El hecho de que las víctimas ante todo sean jóvenes sólo resulta extraño a quienes nunca lo han sido. Esa juventud a la que se la tildaba de integrada en el orden mercantil y en un sobrevivir desmaterializado, adiestrada para venderse al mejor postor, para desprenderse de cualquier actitud solidaria, o para reconocerse en la mónada solitaria de la utopía capitalista, empieza a comprender dialécticamente que nunca tendrá entrada en el festín de la falsa abundancia, que ni tan siquiera habrá festín, y que si lo hubiera sería incomible, algo que la parte irreductible de esa juventud siempre había dicho y sabido. Ahora, toda ella alcanza la lucidez con tal vigor que no falta quien trate de desacreditarla por su «violencia», aunque sus actos sean legítimamente defensivos y en gran medida, simbólicos. ¿En dónde se la quería colocar?

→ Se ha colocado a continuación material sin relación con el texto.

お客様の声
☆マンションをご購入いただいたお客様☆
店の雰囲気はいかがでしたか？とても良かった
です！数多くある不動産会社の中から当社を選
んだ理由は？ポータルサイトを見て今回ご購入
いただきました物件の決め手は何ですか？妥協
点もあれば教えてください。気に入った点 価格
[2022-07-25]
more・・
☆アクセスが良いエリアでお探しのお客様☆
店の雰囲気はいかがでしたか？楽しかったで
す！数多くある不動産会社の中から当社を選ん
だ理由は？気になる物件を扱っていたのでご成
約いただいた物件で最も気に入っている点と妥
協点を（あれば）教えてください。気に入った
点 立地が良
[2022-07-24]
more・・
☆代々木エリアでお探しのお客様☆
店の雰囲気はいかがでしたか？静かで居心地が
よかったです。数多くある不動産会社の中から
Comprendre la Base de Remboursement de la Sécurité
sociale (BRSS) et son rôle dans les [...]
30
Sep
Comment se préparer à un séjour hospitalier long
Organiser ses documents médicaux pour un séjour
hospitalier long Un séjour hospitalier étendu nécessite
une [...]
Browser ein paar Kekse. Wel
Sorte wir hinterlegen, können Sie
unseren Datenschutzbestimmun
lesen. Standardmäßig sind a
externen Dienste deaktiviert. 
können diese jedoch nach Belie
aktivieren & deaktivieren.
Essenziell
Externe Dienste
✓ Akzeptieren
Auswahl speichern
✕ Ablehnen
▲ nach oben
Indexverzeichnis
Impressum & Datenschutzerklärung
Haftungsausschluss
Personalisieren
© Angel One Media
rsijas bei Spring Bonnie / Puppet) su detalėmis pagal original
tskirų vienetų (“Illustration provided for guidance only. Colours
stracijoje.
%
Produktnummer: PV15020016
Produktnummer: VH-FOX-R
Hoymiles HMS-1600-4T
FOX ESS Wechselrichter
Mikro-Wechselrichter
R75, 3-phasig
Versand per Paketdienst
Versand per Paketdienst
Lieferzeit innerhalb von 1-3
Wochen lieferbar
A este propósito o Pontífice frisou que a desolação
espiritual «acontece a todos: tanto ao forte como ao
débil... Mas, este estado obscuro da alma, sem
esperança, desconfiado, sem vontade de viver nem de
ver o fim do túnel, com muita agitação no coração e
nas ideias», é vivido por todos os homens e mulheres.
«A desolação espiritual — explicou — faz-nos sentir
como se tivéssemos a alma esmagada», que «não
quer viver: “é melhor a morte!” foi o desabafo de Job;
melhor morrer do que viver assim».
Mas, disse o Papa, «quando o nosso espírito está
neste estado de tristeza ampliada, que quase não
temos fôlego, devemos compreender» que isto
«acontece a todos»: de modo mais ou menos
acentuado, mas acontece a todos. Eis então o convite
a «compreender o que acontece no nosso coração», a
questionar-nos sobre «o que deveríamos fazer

En las luchas denominadas «anti-industriales», dirigidas contra los proyectos excesivamente absurdos de erradicar lo que todavía permanecía a salvo del rodillo de la artificialización de la vida y de las falsas necesidades (algunas zonas naturales que, al menos en parte, lograron quedar al margen de la industrialización), surge un sentimiento compartido de pérdida irreparable, capaz de captar con rapidez una miríada de contestatarios. Aunque la ingenuidad de las inten-
ciones no violentas y participativas de los jóvenes rebeldes en principio haga sonreír, ésta ha tardado poco en disiparse gracias al desprecio de los dirigentes y a la violencia del poder. Dejemos para los versalleses reaccionarios que eructan en estos días llamamientos a la represión, la condescendencia de los acomodados ante las pintas, los rostros cubiertos o las vacilaciones de dicha juventud. Estos son los hechos: aunque aún de forma minoritaria, la juventud se ha segregado de la sociedad. Por más que la escoja o la sufra, no tendrá futuro en ella, y, además, ni quiere tenerlo, ni tiene nada que perder, a no ser la vida, hay que tenerlo presente. Esa parte de la juventud antagonista tiene claro que el Estado sobra, que la economía no va antes que la vida, que la intensidad de las relaciones humanas prima sobre la artificialidad tecnológica, que cualquier jerarquía es detestable por más militante que sea, que las estrellas y los divos mediáticos sobran, que la solidaridad concreta entre todos los que luchan es obligatoria sea cual sea su práctica. Que nadie se llame a engaño: estamos ante el nacimiento de una concepción de la vida radicalmente hostil a la que impone la dominación.
Cuando dos concepciones tan opuestas de la vida se enfrentan, queda patente la ineluctabilidad del conflicto central de los tiempos venideros: el que ha de enfrentar a los fanáticos del apocalipsis programado contra quienes no se resignan a la idea de que la historia humana acabe en una fosa de desperdicios.